Exercise directions
Copy out the entire introduction on automated government systems and transgender people word for word.

Excerpt to read
----------
Introduction
Sasha Costanza-Chock triggered the alarm when they walked through the full-body scanner at the Detroit Metro Airport.
They knew it would happen because it happens to transgender, nonbinary, and gender-nonconforming people all the time.
The machine deemed Sasha “risky” because their body, datafied into machine-readable code, differed from the pictures of bodies that trained the machine’s algorithm.
Their breasts were too pronounced relative to data associated with “male,” and their groin area deviated from data associated with “female.”
Pulled out of the line for a physical body search, Sasha found themself in an awkward, humiliating, and potentially dangerous situation.
Toby P., a transgender man living in Colorado, was singled out by a different kind of automated administrative technology.
After Toby sustained a debilitating injury at work, his employer completed the required workers’ compensation First Report of Injury Form by checking the box next to “Female,” a designation that matched Toby’s assigned sex at birth and the information in his human resources file.
The state’s automated fraud-detection system, which compares this claim form with information pooled from state databases, denied Toby’s claim. The “system,” Toby told me, “saw ‘female’ here and ‘male’ [everywhere else] . . . and figured something didn’t match.”
Seven months, twenty-five phone calls, sixteen refiled forms, and two demand letters later, Toby is still hurt and still without the compensation to which he is entitled. He is “basically bankrupt.”
Sasha and Toby fell through the cracks of the automated administrative state.
As government agencies turn to algorithms and artificial intelligence (AI) to administer benefits programs, detect fraud, and secure spaces, transgender, nonbinary, and gender-nonconforming individuals are put in situations where they can’t win. They become “anomalies” or “deviants” in systems designed for efficiency.
Technologies “have politics.”
----------
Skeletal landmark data
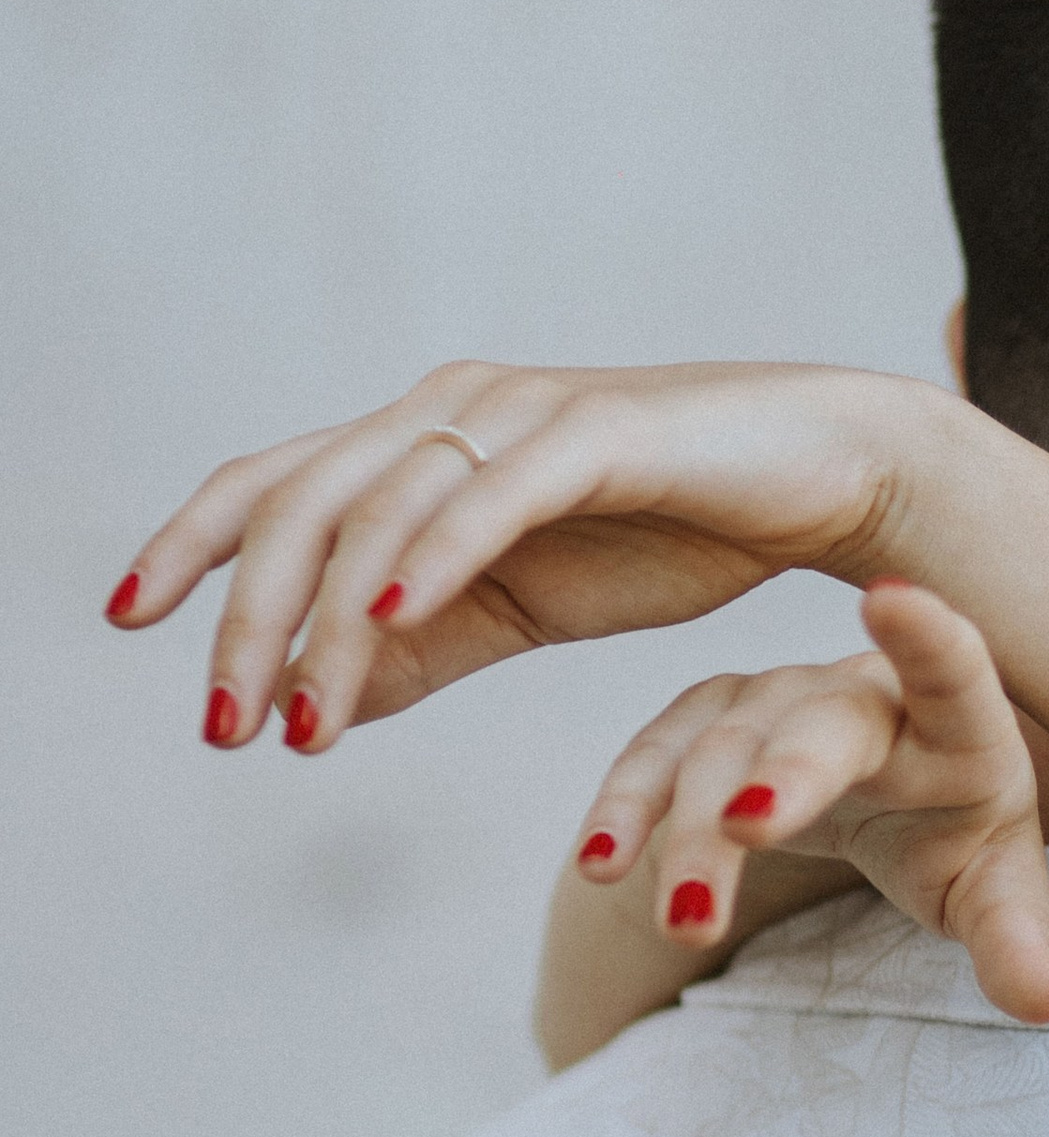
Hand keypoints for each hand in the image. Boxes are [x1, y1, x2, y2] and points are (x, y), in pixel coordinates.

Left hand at [103, 360, 934, 748]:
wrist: (830, 474)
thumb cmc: (679, 528)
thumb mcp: (526, 606)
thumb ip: (425, 644)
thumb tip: (319, 699)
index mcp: (424, 442)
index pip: (274, 483)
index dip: (192, 545)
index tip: (130, 619)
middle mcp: (454, 407)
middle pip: (301, 502)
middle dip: (245, 621)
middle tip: (227, 729)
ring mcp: (521, 414)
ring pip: (379, 511)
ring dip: (323, 626)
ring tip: (303, 726)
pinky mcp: (596, 433)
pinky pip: (487, 496)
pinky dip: (427, 559)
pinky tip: (385, 627)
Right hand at [573, 585, 1048, 1027]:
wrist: (896, 794)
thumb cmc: (954, 835)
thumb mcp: (992, 891)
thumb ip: (1014, 941)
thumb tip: (1047, 1000)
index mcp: (957, 726)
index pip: (953, 673)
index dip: (929, 637)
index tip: (893, 600)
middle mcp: (860, 696)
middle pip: (819, 724)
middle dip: (786, 769)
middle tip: (749, 825)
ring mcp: (775, 699)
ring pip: (722, 752)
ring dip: (692, 833)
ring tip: (683, 923)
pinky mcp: (710, 721)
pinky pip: (657, 758)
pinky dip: (626, 808)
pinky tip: (599, 865)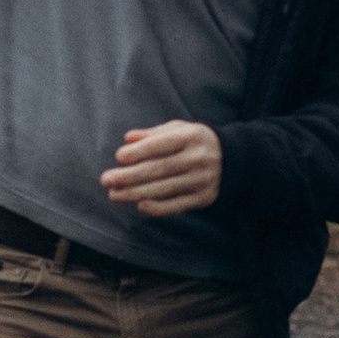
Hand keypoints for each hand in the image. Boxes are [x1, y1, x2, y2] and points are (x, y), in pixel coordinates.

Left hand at [101, 120, 223, 216]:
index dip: (139, 152)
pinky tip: (139, 206)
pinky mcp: (204, 198)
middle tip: (106, 180)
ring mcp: (202, 180)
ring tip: (114, 195)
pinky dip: (157, 208)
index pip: (160, 145)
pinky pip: (177, 205)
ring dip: (135, 194)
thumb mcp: (178, 129)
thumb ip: (152, 135)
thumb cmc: (194, 142)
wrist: (233, 158)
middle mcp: (198, 158)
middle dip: (129, 176)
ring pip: (164, 189)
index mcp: (190, 137)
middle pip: (159, 169)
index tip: (118, 157)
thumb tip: (127, 139)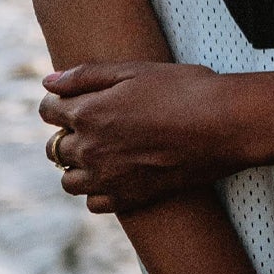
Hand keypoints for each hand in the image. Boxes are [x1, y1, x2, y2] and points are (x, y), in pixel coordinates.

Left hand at [40, 60, 244, 211]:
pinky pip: (94, 203)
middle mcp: (90, 150)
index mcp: (88, 113)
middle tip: (98, 121)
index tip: (76, 97)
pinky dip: (98, 190)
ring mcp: (107, 179)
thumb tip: (48, 83)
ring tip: (104, 151)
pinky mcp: (129, 199)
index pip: (48, 110)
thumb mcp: (135, 70)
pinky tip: (118, 173)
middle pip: (55, 146)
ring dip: (78, 165)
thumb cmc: (184, 89)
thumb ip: (86, 75)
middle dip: (69, 133)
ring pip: (69, 180)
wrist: (224, 125)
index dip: (60, 101)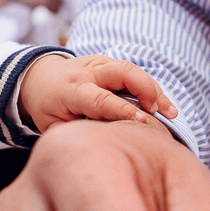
----------
Result for this task
Introduction
Sasha Costanza-Chock triggered the alarm when they walked through the full-body scanner at the Detroit Metro Airport.
They knew it would happen because it happens to transgender, nonbinary, and gender-nonconforming people all the time.
The machine deemed Sasha “risky” because their body, datafied into machine-readable code, differed from the pictures of bodies that trained the machine’s algorithm.
Their breasts were too pronounced relative to data associated with “male,” and their groin area deviated from data associated with “female.”
Pulled out of the line for a physical body search, Sasha found themself in an awkward, humiliating, and potentially dangerous situation.
Toby P., a transgender man living in Colorado, was singled out by a different kind of automated administrative technology.
After Toby sustained a debilitating injury at work, his employer completed the required workers’ compensation First Report of Injury Form by checking the box next to “Female,” a designation that matched Toby’s assigned sex at birth and the information in his human resources file.
The state’s automated fraud-detection system, which compares this claim form with information pooled from state databases, denied Toby’s claim. The “system,” Toby told me, “saw ‘female’ here and ‘male’ [everywhere else] . . . and figured something didn’t match.”
Seven months, twenty-five phone calls, sixteen refiled forms, and two demand letters later, Toby is still hurt and still without the compensation to which he is entitled. He is “basically bankrupt.”
Sasha and Toby fell through the cracks of the automated administrative state.
As government agencies turn to algorithms and artificial intelligence (AI) to administer benefits programs, detect fraud, and secure spaces, transgender, nonbinary, and gender-nonconforming individuals are put in situations where they can’t win. They become “anomalies” or “deviants” in systems designed for efficiency.
Technologies “have politics.”